İbn Kemal’in kırk hadis geleneğine uyarak kaleme aldığı birden çok risale olduğunu görüyoruz. Resâilu İbn Kemâl isimli yapıtında farklı konularda risalelerden oluşan arapça iki kırk hadis şerhi risalesi yer almakta. bir daha çevirenin beyanına göre kırka tamamlayamadığı, birincisi yirmidört, ikincisi otuz hadis şerhinden oluşan iki başka hadis şerh risalesi daha evvel birebir isim tarafınca yayına hazırlanmış. Risalelerin tümü Arapça olarak kaleme alınmış yalnızca birinci kırk hadis şerhi Âşık Çelebi/Nattâî (ö. 979/1572) tarafınca Arapça’dan Türkçe’ye çevrilmiş. Arapça olarak kaleme alınan tüm bu hadis risalelerinin bugüne kadar Muammer Bayraktutar ismi haricinde çalışılmamış olması dikkat caziptir. Bu da kitabın hususiyetini artırıyor ve kitap bu manada takdiri hak ediyor. Yayınlanan bu risalelerin de kitabı yayına hazırlayan Bayraktutar’ın daha evvel yayınladığı risalelerin cem edilmiş hali olduğunu görüyoruz.

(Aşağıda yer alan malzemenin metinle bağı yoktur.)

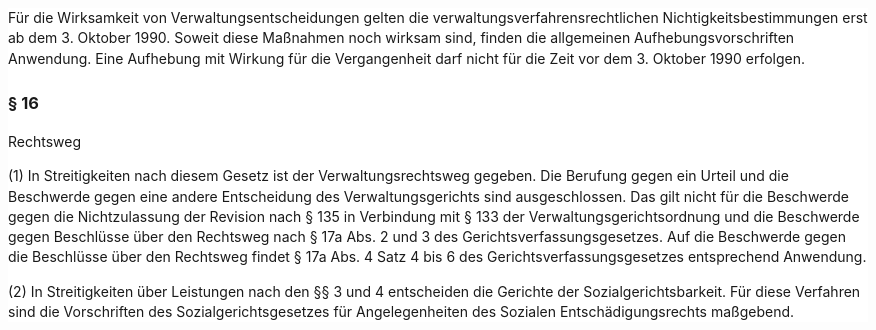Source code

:<div class="jnhtml">

<div>

<div class="jurAbsatz">

Für die Wirksamkeit von Verwaltungsentscheidungen gelten die
verwaltungsverfahrensrechtlichen Nichtigkeitsbestimmungen erst ab dem 3.
Oktober 1990. Soweit diese Maßnahmen noch wirksam sind, finden die
allgemeinen Aufhebungsvorschriften Anwendung. Eine Aufhebung mit Wirkung
für die Vergangenheit darf nicht für die Zeit vor dem 3. Oktober 1990
erfolgen.

</div>

</div>

</div>

</div>

<span id="BJNR131110994BJNE001603116.html"></span>

### § 16  
Rechtsweg

<div>

<div class="jnhtml">

<div>

<div class="jurAbsatz">

(1) In Streitigkeiten nach diesem Gesetz ist der Verwaltungsrechtsweg
gegeben. Die Berufung gegen ein Urteil und die Beschwerde gegen eine
andere Entscheidung des Verwaltungsgerichts sind ausgeschlossen. Das
gilt nicht für die Beschwerde gegen die Nichtzulassung der Revision nach
§ 135 in Verbindung mit § 133 der Verwaltungsgerichtsordnung und die
Beschwerde gegen Beschlüsse über den Rechtsweg nach § 17a Abs. 2 und 3
des Gerichtsverfassungsgesetzes. Auf die Beschwerde gegen die Beschlüsse
über den Rechtsweg findet § 17a Abs. 4 Satz 4 bis 6 des
Gerichtsverfassungsgesetzes entsprechend Anwendung.

</div>

<div class="jurAbsatz">

(2) In Streitigkeiten über Leistungen nach den §§ 3 und 4 entscheiden
die Gerichte der Sozialgerichtsbarkeit. Für diese Verfahren sind die
Vorschriften des Sozialgerichtsgesetzes für Angelegenheiten des Sozialen
Entschädigungsrechts maßgebend.

</div>

</div>

</div>

</div>
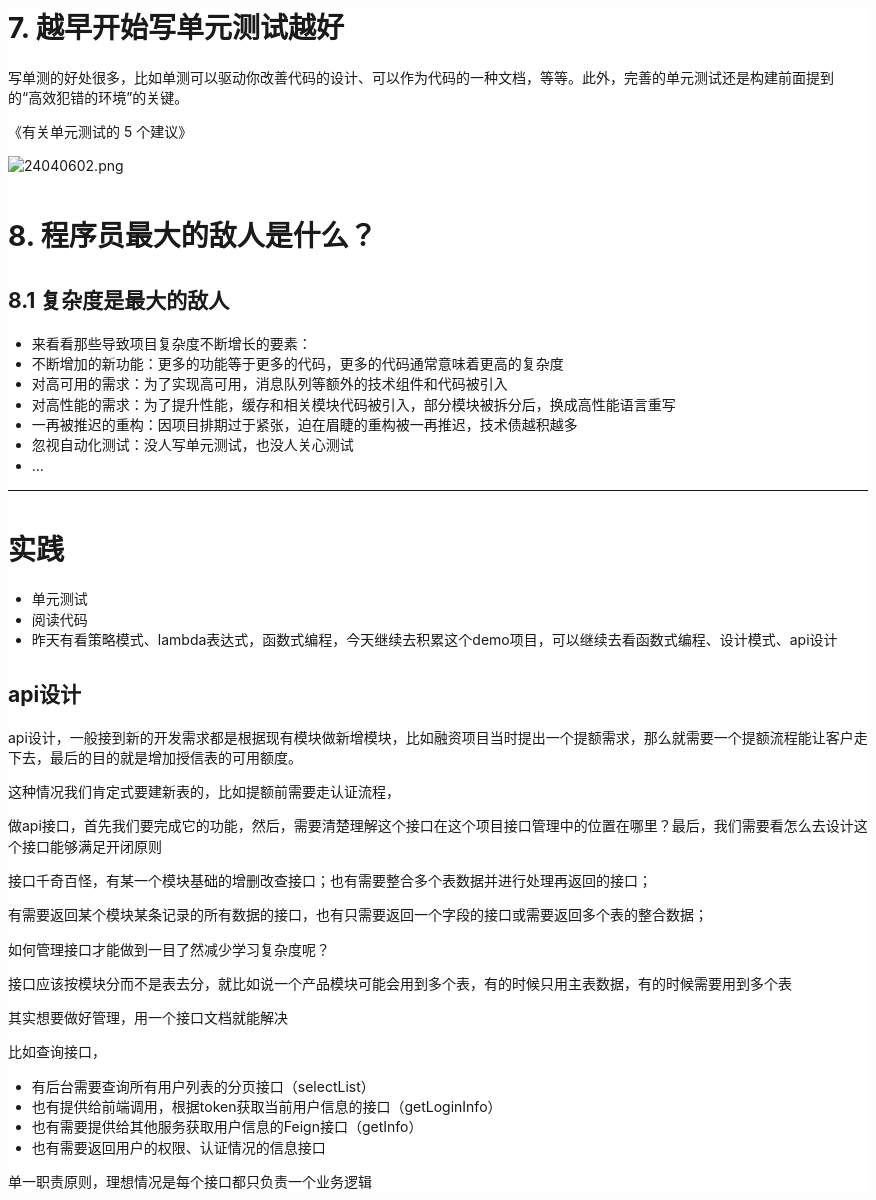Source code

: # **7. 越早开始写单元测试越好**

写单测的好处很多，比如单测可以驱动你改善代码的设计、可以作为代码的一种文档，等等。此外，完善的单元测试还是构建前面提到的“高效犯错的环境”的关键。

《有关单元测试的 5 个建议》

![24040602.png](img/24040602.png)

# 8. 程序员最大的敌人是什么？
## **8.1 复杂度是最大的敌人**

- 来看看那些导致项目复杂度不断增长的要素：
- 不断增加的新功能：更多的功能等于更多的代码，更多的代码通常意味着更高的复杂度
- 对高可用的需求：为了实现高可用，消息队列等额外的技术组件和代码被引入
- 对高性能的需求：为了提升性能，缓存和相关模块代码被引入，部分模块被拆分后，换成高性能语言重写
- 一再被推迟的重构：因项目排期过于紧张，迫在眉睫的重构被一再推迟，技术债越积越多
- 忽视自动化测试：没人写单元测试，也没人关心测试
- …

***

# 实践
- 单元测试
- 阅读代码
- 
  昨天有看策略模式、lambda表达式，函数式编程，今天继续去积累这个demo项目，可以继续去看函数式编程、设计模式、api设计
## api设计
api设计，一般接到新的开发需求都是根据现有模块做新增模块，比如融资项目当时提出一个提额需求，那么就需要一个提额流程能让客户走下去，最后的目的就是增加授信表的可用额度。

这种情况我们肯定式要建新表的，比如提额前需要走认证流程，

做api接口，首先我们要完成它的功能，然后，需要清楚理解这个接口在这个项目接口管理中的位置在哪里？最后，我们需要看怎么去设计这个接口能够满足开闭原则

接口千奇百怪，有某一个模块基础的增删改查接口；也有需要整合多个表数据并进行处理再返回的接口；

有需要返回某个模块某条记录的所有数据的接口，也有只需要返回一个字段的接口或需要返回多个表的整合数据；

如何管理接口才能做到一目了然减少学习复杂度呢？

接口应该按模块分而不是表去分，就比如说一个产品模块可能会用到多个表，有的时候只用主表数据，有的时候需要用到多个表

其实想要做好管理，用一个接口文档就能解决

比如查询接口，

- 有后台需要查询所有用户列表的分页接口（selectList）
- 也有提供给前端调用，根据token获取当前用户信息的接口（getLoginInfo）
- 也有需要提供给其他服务获取用户信息的Feign接口（getInfo）
- 也有需要返回用户的权限、认证情况的信息接口

单一职责原则，理想情况是每个接口都只负责一个业务逻辑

Hadis risalelerini kaleme alırken İbn Kemal’in lafzı fasih ve açık olan, bir diğer sözle kısa, veciz ve özlü manalar tabir eden hadisleri seçtiği ve bunların açıklamasını yaptığı görülmektedir. bir daha risalelerinde İbn Kemal seçtiği bu lafzı açık ve fasih hadislerin manalarının kelam konusu hadislerin isnadlarının sahih olduğuna da delalet ettiğini söz etmektedir. Kitabı yayına hazırlayan Bayraktutar, burada İbn Kemal’in hadis değerlendirmelerinde rivayet-dirayet bütünlüğü göstermediğini, hadis âlimlerinin hadislerin sıhhatini tespitte ortaya koydukları prensip ve yordamları göz arkası ettiği izlenimini doğurduğunu belirtmektedir.

İbn Kemal yazdığı risalelerde bir ortaya getirdiği hadislerin hususları içinde inan, ahlak, ibadet, toplumsal hayat, ahiret üzere konular yer alıyor. Yazıldığı periyot Osmanlı toplumu için şimdiki kıymeti olan, bireyi ve toplumu ilgilendiren mevzularla ilgili hadis ve rivayetlerin yer aldığı risaleler, devri, ilmiye sınıfından kıymetli bir ismin hadis ilmine bakışını ve hadisleri yorumlayışını anlamak açısından da dikkat alımlı bir özellik taşıyor. Çevirenin sözüne bakılırsa hadis ilmi açısından biroldukça tenkite açık istikameti olsa da İbn Kemâl’in hadis şerhi risaleleri devrinin ilim anlayışını ve fikir yapısını yansıtması açısından kıymet arz ediyor.